Levado ao hospital por uma vizinha, que se propusera a buscar auxílio médico, ele foi enviado diretamente para um pavilhão, onde ficou isolado, pois a doença já estava em estágio avançado. Durante o tratamento, foi transferido para a enfermaria. Lá, pôde ter mais contato com outras pessoas. Durante os primeiros cinco anos de internamento, não teve nenhum contato com a sua família. Além de alguns não quererem vê-lo, o próprio hospital não permitia a aproximação, para evitar que a doença fosse transmitida. Depois desse tempo, um de seus irmãos foi em busca de notícias dele e, sabendo da melhora do interno, veio, em seguida, seu irmão caçula. Por fim, Fernando recebeu a visita do seu pai. “Quando todos viram que eu estava bem e não corriam risco de se contagiar, eles passaram a me visitar mais vezes. O tempo que passei longe da minha família foi muito difícil. Fiquei bastante feliz quando a gente voltou a se ver”, confessa, emocionado.
Após entrar no Hospital da Mirueira, Fernando não teve mais acesso ao mundo exterior. Todos os seus documentos foram tirados lá mesmo, e o pouco que sabe ler, também aprendeu na Mirueira.
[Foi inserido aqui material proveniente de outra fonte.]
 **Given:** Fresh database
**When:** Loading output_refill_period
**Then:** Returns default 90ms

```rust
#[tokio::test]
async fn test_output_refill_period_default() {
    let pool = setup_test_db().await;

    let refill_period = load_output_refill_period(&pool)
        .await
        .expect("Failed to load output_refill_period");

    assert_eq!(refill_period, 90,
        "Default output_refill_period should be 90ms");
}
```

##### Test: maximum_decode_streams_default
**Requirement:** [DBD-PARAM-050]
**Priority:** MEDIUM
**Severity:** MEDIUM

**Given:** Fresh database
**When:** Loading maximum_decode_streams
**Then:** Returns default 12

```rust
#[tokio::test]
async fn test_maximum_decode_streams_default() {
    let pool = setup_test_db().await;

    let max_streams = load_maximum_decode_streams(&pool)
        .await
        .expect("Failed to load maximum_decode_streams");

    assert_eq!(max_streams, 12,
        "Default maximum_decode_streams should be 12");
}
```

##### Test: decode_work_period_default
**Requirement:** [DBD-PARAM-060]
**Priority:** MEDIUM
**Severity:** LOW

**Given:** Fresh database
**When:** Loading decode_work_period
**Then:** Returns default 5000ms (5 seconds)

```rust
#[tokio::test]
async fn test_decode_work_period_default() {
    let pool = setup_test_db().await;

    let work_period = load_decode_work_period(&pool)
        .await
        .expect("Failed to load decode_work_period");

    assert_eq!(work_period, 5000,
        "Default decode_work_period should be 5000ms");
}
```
Depois de alguns anos, começou a trabalhar e conheceu a sua mulher, com quem construiu uma família e teve três filhos. Além deles, fazem parte do seu núcleo familiar todos aqueles que moram, moravam ou simplesmente passaram uma temporada no hospital. “Antigamente, mesmo o preconceito sendo maior, a alegria imperava aqui dentro. Esse hospital era uma cidade. Agora só restam os moradores mais idosos, que já estão acamados” afirma o ex-portador de hanseníase, acrescentando que o número de internos era tão grande que havia pessoas suficientes para montar duas escolas de samba e três times de futebol. Os cidadãos da Mirueira tinham tudo o que precisavam: festas, rádio, igrejas, até uma delegacia existia no local.
Hoje, com a diminuição do preconceito e curado, Fernando continua prestando serviços no hospital, onde viveu a maior parte de sua vida, e recebe um salário por isso. Quando necessário, cruza as barreiras do hospital, com o seu carro, e vai até as ruas para fazer compras ou, simplesmente, passear. Mas, ainda assim, o amor de sua tia, por quem foi criado, ele nunca recuperou. “Eu peço a Deus, todos os dias, que ela me perdoe se eu fiz alguma coisa de errado”, desabafa.